Testamentskopien haben Beweiswert im Erbscheinsverfahren
Natürlich ist das Bedürfnis nachvollziehbar, ein Duplikat der Urkunde zurückzubehalten, wenn schon das Original in den Archiven eines Amtsgerichts auf nimmer Wiedersehen oder zumindest bis zum Eintritt des Erbfalls verschwindet. Gleichwohl können Testamentskopien für viel Durcheinander sorgen in einem Erbscheinsverfahren. Problematisch wird es nämlich dann, wenn Streit über die Wirksamkeit des in Frage stehenden Testaments besteht. Auch der Kopie eines Testaments kann nämlich ein Beweiswert zukommen. Das mag dann richtig sein, wenn das das Original versehentlich abhanden gekommen und nicht mehr auffindbar ist. Führt man sich zeitgleich allerdings vor Augen, dass es nahezu unmöglich ist, dass ein amtlich hinterlegtes Testament unabsichtlich verloren geht, entzieht man der Anfertigung einer Testamentskopie argumentativ jede Grundlage. Wurde das Testament vom Erblasser absichtlich vernichtet und damit widerrufen, besteht ebenfalls kein Grund mehr dafür, eine Kopie anzufertigen. Warum auch, wenn doch eben gerade das in Frage stehende Testament gar nicht mehr gelten soll?

§ Aufgabenstellung
a. Beantworten Sie anhand des Auszugs über Testamentskopien die folgenden Fragen, jeweils in einer Zeile:
(i) In welchen Archiven verschwindet das Original des Testaments laut Auszug?
(ii) Unter welcher Bedingung mag es richtig sein, dass einer Testamentskopie Beweiswert zukommt?
(iii) Was bedeutet es laut Auszug, wenn der Erblasser das Testament absichtlich vernichtet?
b. Schreiben Sie den Text über Testamentskopien im Erbscheinsverfahren im Anschluss an seinen letzten Satz weiter.

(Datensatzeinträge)

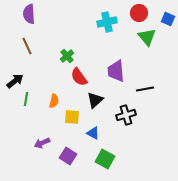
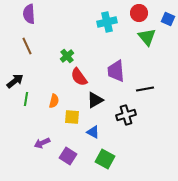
black triangle: rotated 12 degrees clockwise
blue triangle: moved 1 px up
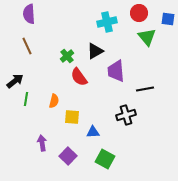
blue square: rotated 16 degrees counterclockwise
black triangle: moved 49 px up
blue triangle: rotated 32 degrees counterclockwise
purple arrow: rotated 105 degrees clockwise
purple square: rotated 12 degrees clockwise
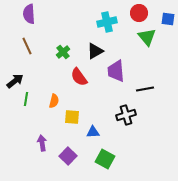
green cross: moved 4 px left, 4 px up
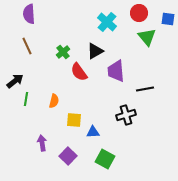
cyan cross: rotated 36 degrees counterclockwise
red semicircle: moved 5 px up
yellow square: moved 2 px right, 3 px down
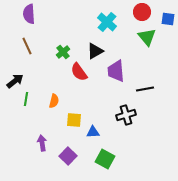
red circle: moved 3 px right, 1 px up
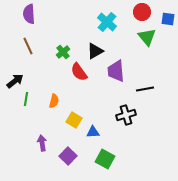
brown line: moved 1 px right
yellow square: rotated 28 degrees clockwise
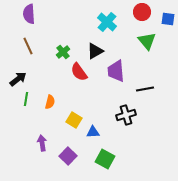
green triangle: moved 4 px down
black arrow: moved 3 px right, 2 px up
orange semicircle: moved 4 px left, 1 px down
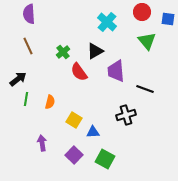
black line: rotated 30 degrees clockwise
purple square: moved 6 px right, 1 px up
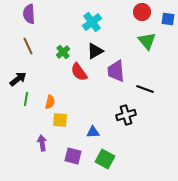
cyan cross: moved 15 px left; rotated 12 degrees clockwise
yellow square: moved 14 px left; rotated 28 degrees counterclockwise
purple square: moved 1 px left, 1 px down; rotated 30 degrees counterclockwise
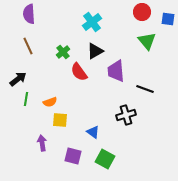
orange semicircle: rotated 56 degrees clockwise
blue triangle: rotated 40 degrees clockwise
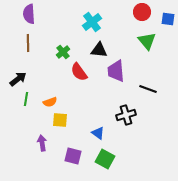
brown line: moved 3 px up; rotated 24 degrees clockwise
black triangle: moved 4 px right, 1 px up; rotated 36 degrees clockwise
black line: moved 3 px right
blue triangle: moved 5 px right, 1 px down
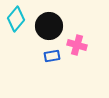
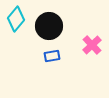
pink cross: moved 15 px right; rotated 30 degrees clockwise
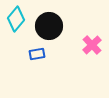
blue rectangle: moved 15 px left, 2 px up
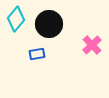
black circle: moved 2 px up
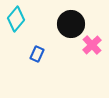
black circle: moved 22 px right
blue rectangle: rotated 56 degrees counterclockwise
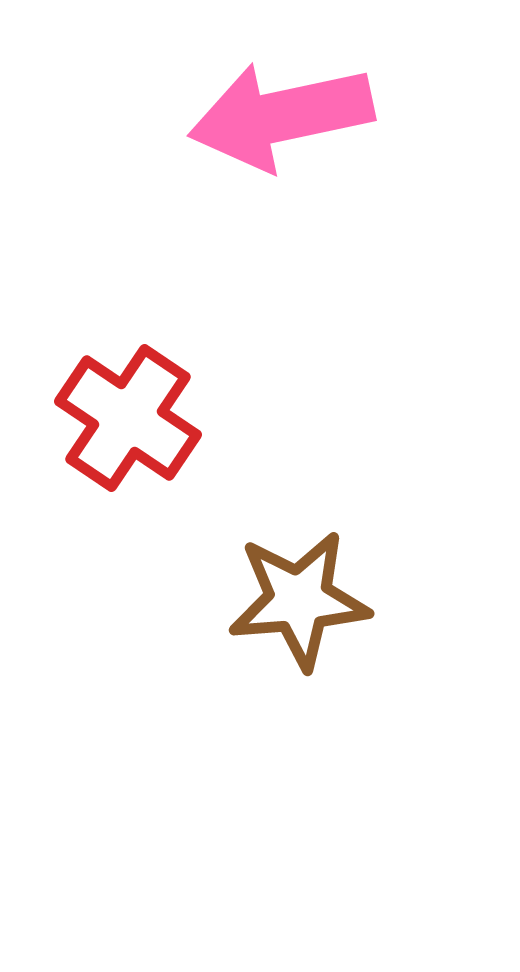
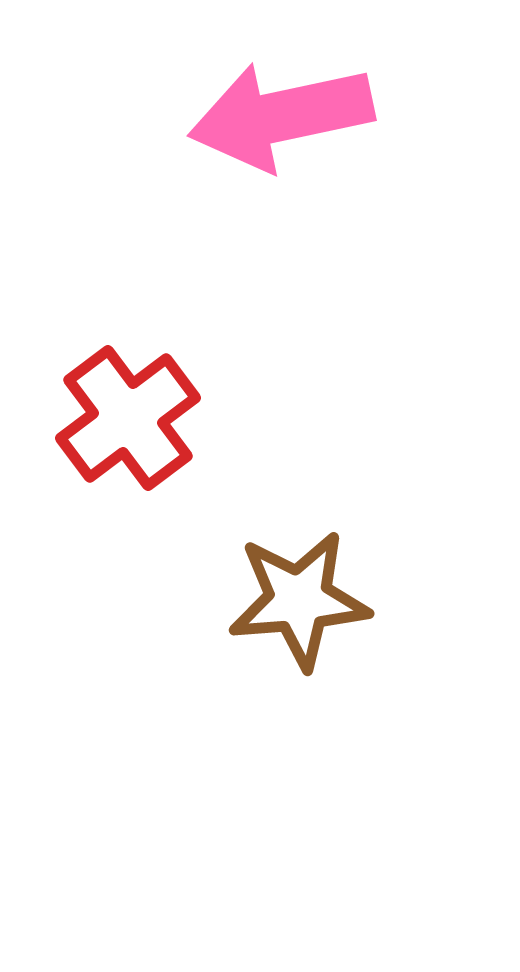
red cross: rotated 19 degrees clockwise
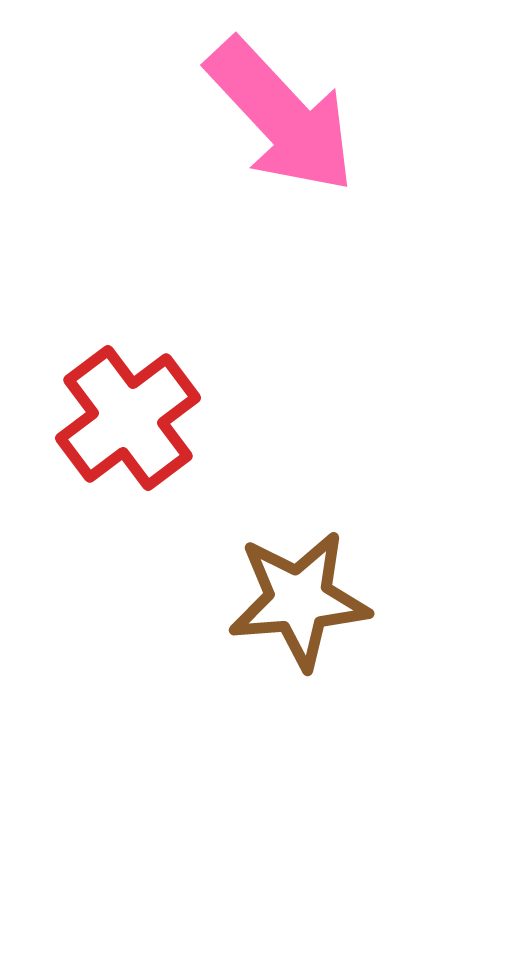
pink arrow: rotated 121 degrees counterclockwise
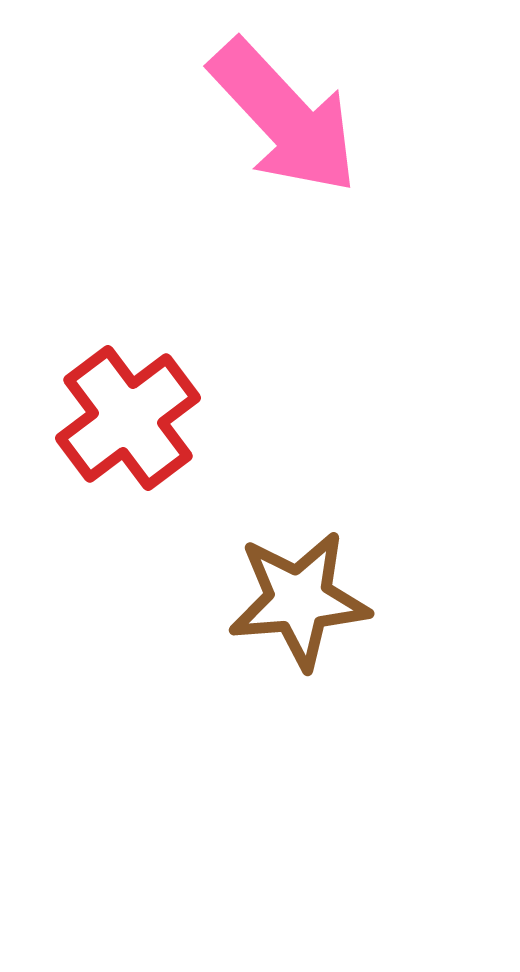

§ Lösungen
a.
(i) In den Archiven eines Amtsgerichts.
(ii) Wenn das Original versehentlich abhanden gekommen und nicht mehr auffindbar ist.
(iii) Das Testament ist damit widerrufen.

b.
Viele Gerichtsentscheidungen zum Thema Testamentskopie
In Deutschland existiert eine breit gefächerte Judikatur rund um das Thema Testamentskopie. In einer unlängst ergangenen Entscheidung des OLG Rostock vom 19.03.2021 (Az. 3 W 13/18) sah es das Gericht als erwiesen an, dass ein Ehegattentestament, auf dem die Unterschrift der verstorbenen Ehefrau mit Tipp-Ex geweißt war, dennoch gültig war. Der Ehemann, der mit dem Sohn der Verstorbenen im Streit über die Erbfolge lag, konnte im Rahmen des Erbscheinsverfahrens nämlich eine Testamentskopie vorlegen, auf der die Unterschrift der Ehefrau unter der Urkunde erkennbar war. Danach ging das Gericht davon aus, dass das Testament weiterhin gültig war. Alleinerbe wurde der Ehemann. Der Sohn ging leer aus.
Testamentswiderruf: wie macht man’s richtig?
Das Gericht diskutierte in seiner Entscheidung auch Fragen eines ordnungsgemäßen Testamentswiderrufs. In der zitierten Entscheidung war bereits fraglich, ob die Mutter selbst ihre Unterschrift geweißt hatte und ob ihr tatsächlich ein Widerrufswille zugestanden werden musste. Unabhängig von der Entscheidung des OLG Rostock dürfte es richtig sein, ein Testament für den Fall, dass man an seinem Inhalt nicht mehr festhalten will, insgesamt zu vernichten. Das funktioniert bei amtlich hinterlegten Urkunden zum Beispiel per Rücknahme aus der amtlichen Verwahrung. Eine Besonderheit gilt bei Ehegattentestamenten und Erbverträgen: diese können nur dann widerrufen werden, wenn beide Erblasser bzw. die Erbvertragsbeteiligten den Widerruf ebenfalls gutheißen. Bei Uneinigkeit muss der Widerruf in öffentlicher Form erfolgen (also notariell beurkundet sein) und dem anderen zugehen.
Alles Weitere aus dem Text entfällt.